TASK DATA
----------

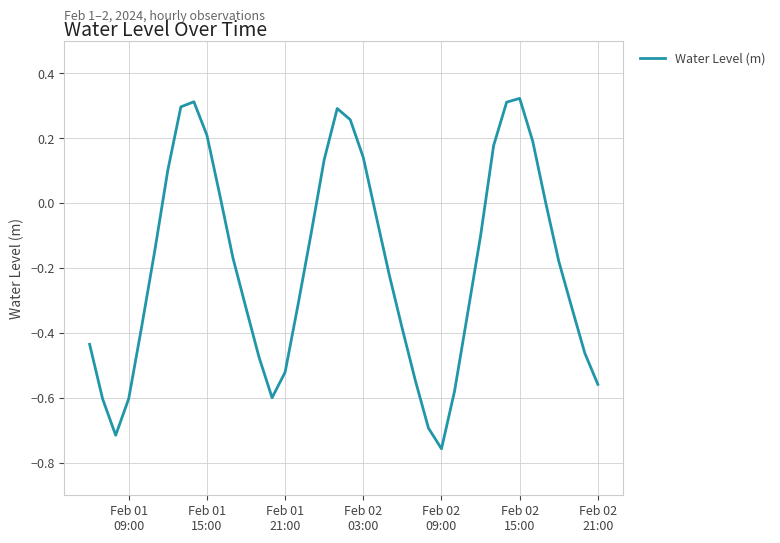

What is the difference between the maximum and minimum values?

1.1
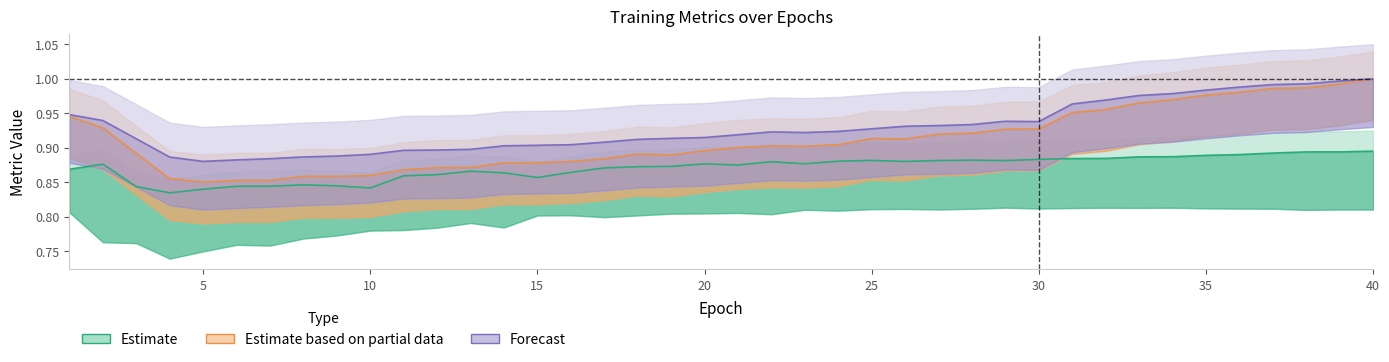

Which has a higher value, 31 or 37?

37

----------

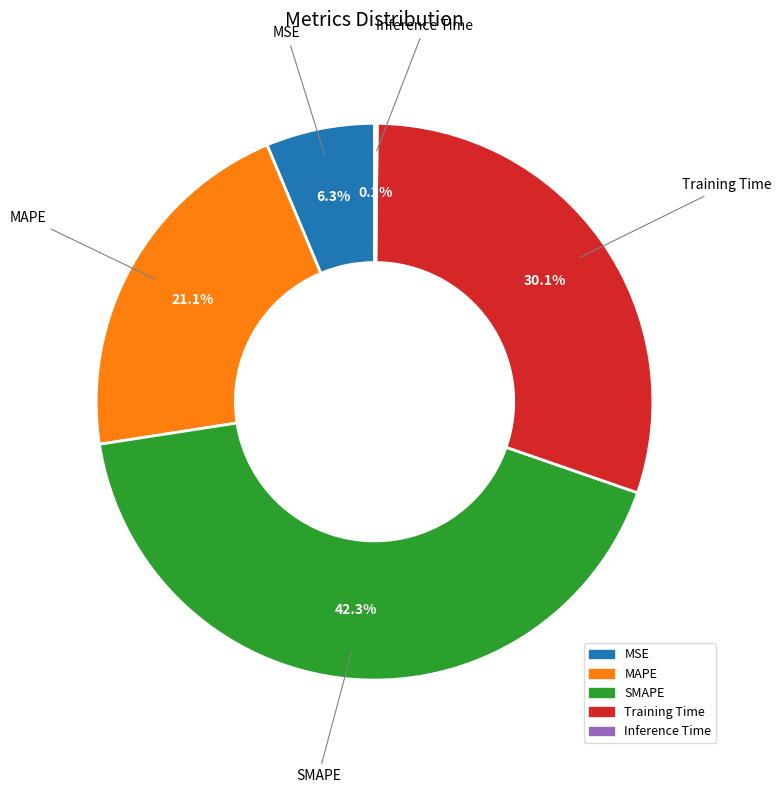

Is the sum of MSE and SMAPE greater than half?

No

----------

REQUIREMENT
Copy the listing above word for word, starting at the line that has "What is the" and stopping after the line that has "Which has a higher value, 31 or 37?". Leave out the pictures.

SOLUTION TO THIS PROBLEM
What is the difference between the maximum and minimum values?

1.1

Which has a higher value, 31 or 37?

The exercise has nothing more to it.